Exercise details => In the rows below, copy out the lines from the line with "The Baptistery of Parma" to the line with "becomes a Catholic P...", both included, reproducing each one word for word.

───── Stored data

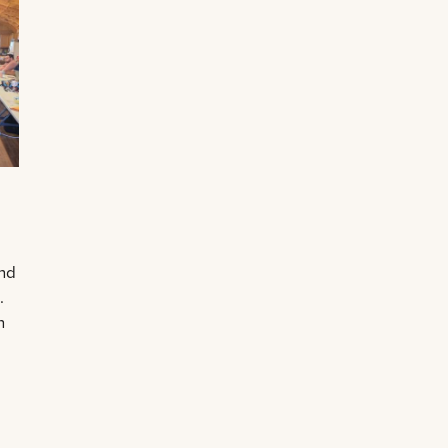
and
.
n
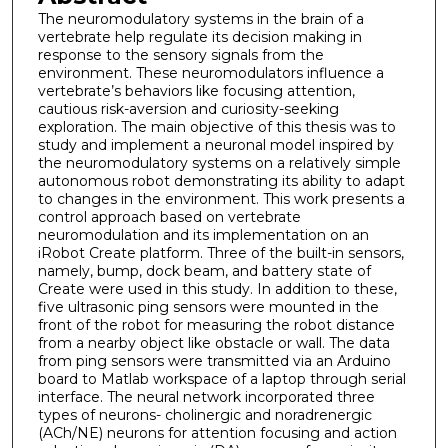
The neuromodulatory systems in the brain of a
vertebrate help regulate its decision making in
response to the sensory signals from the
environment. These neuromodulators influence a
vertebrate’s behaviors like focusing attention,
cautious risk-aversion and curiosity-seeking
exploration. The main objective of this thesis was to
study and implement a neuronal model inspired by
the neuromodulatory systems on a relatively simple
autonomous robot demonstrating its ability to adapt
to changes in the environment. This work presents a
control approach based on vertebrate
neuromodulation and its implementation on an
iRobot Create platform. Three of the built-in sensors,
namely, bump, dock beam, and battery state of
Create were used in this study. In addition to these,
five ultrasonic ping sensors were mounted in the
front of the robot for measuring the robot distance
from a nearby object like obstacle or wall. The data
from ping sensors were transmitted via an Arduino
board to Matlab workspace of a laptop through serial
interface. The neural network incorporated three
types of neurons- cholinergic and noradrenergic
(ACh/NE) neurons for attention focusing and action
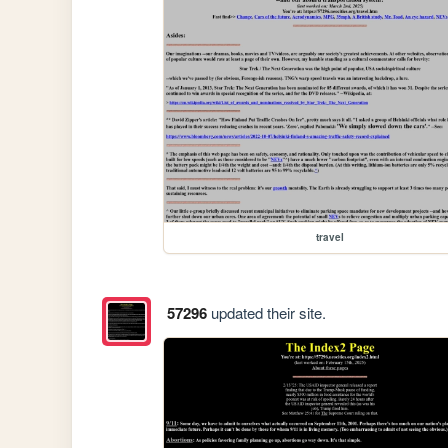
travel
57296
updated their site.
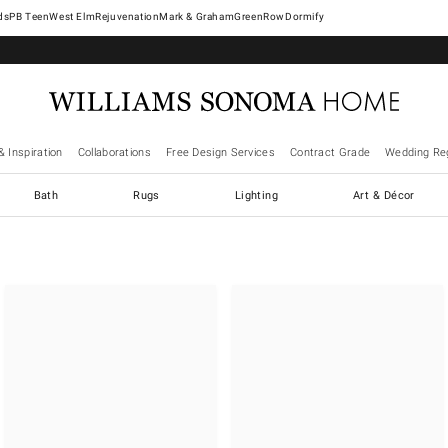
West Elm
Rejuvenation
Mark & Graham
GreenRow
Dormify
& Inspiration
Collaborations
Free Design Services
Contract Grade
Wedding Reg
Bath
Rugs
Lighting
Art & Décor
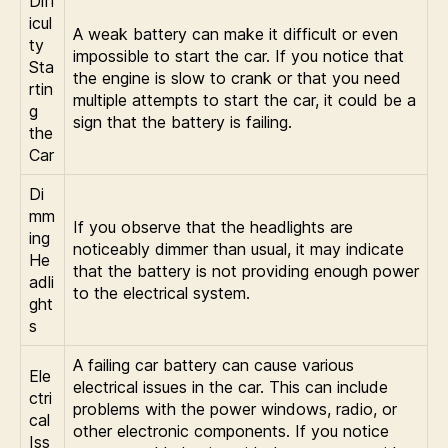
Diff
icul
A weak battery can make it difficult or even
ty
impossible to start the car. If you notice that
Sta
the engine is slow to crank or that you need
rtin
multiple attempts to start the car, it could be a
g
sign that the battery is failing.
the
Car
Di
mm
If you observe that the headlights are
ing
noticeably dimmer than usual, it may indicate
He
that the battery is not providing enough power
adli
to the electrical system.
ght
s
A failing car battery can cause various
Ele
electrical issues in the car. This can include
ctri
problems with the power windows, radio, or
cal
other electronic components. If you notice
Iss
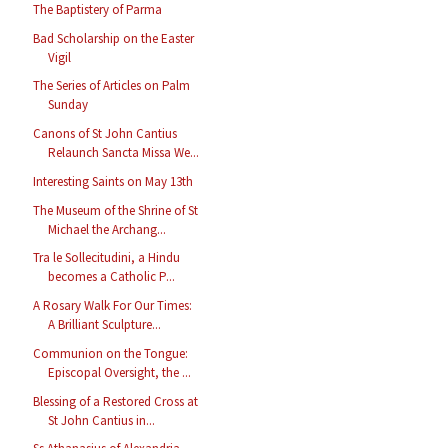
The Baptistery of Parma
Bad Scholarship on the Easter
Vigil
The Series of Articles on Palm
Sunday
Canons of St John Cantius
Relaunch Sancta Missa We...
Interesting Saints on May 13th
The Museum of the Shrine of St
Michael the Archang...
Tra le Sollecitudini, a Hindu
becomes a Catholic P...
A Rosary Walk For Our Times:
A Brilliant Sculpture...
Communion on the Tongue:
Episcopal Oversight, the ...
Blessing of a Restored Cross at
St John Cantius in...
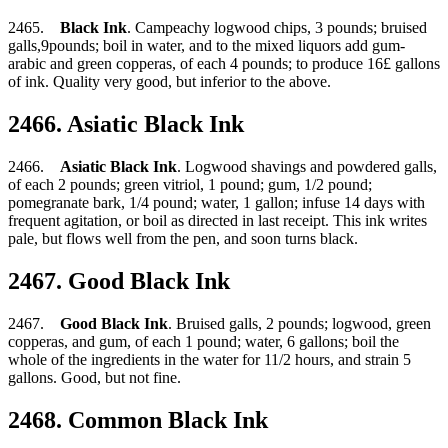
2465.
Black Ink
. Campeachy logwood chips, 3 pounds; bruised
galls,9pounds; boil in water, and to the mixed liquors add gum-
arabic and green copperas, of each 4 pounds; to produce 16£ gallons
of ink. Quality very good, but inferior to the above.
2466. Asiatic Black Ink
2466.
Asiatic Black Ink
. Logwood shavings and powdered galls,
of each 2 pounds; green vitriol, 1 pound; gum, 1/2 pound;
pomegranate bark, 1/4 pound; water, 1 gallon; infuse 14 days with
frequent agitation, or boil as directed in last receipt. This ink writes
pale, but flows well from the pen, and soon turns black.
2467. Good Black Ink
2467.
Good Black Ink
. Bruised galls, 2 pounds; logwood, green
copperas, and gum, of each 1 pound; water, 6 gallons; boil the
whole of the ingredients in the water for 11/2 hours, and strain 5
gallons. Good, but not fine.
2468. Common Black Ink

──────────

Written solution =>
The Baptistery of Parma
Bad Scholarship on the Easter
Vigil
The Series of Articles on Palm
Sunday
Canons of St John Cantius
Relaunch Sancta Missa We...
Interesting Saints on May 13th
The Museum of the Shrine of St
Michael the Archang...
Tra le Sollecitudini, a Hindu
becomes a Catholic P...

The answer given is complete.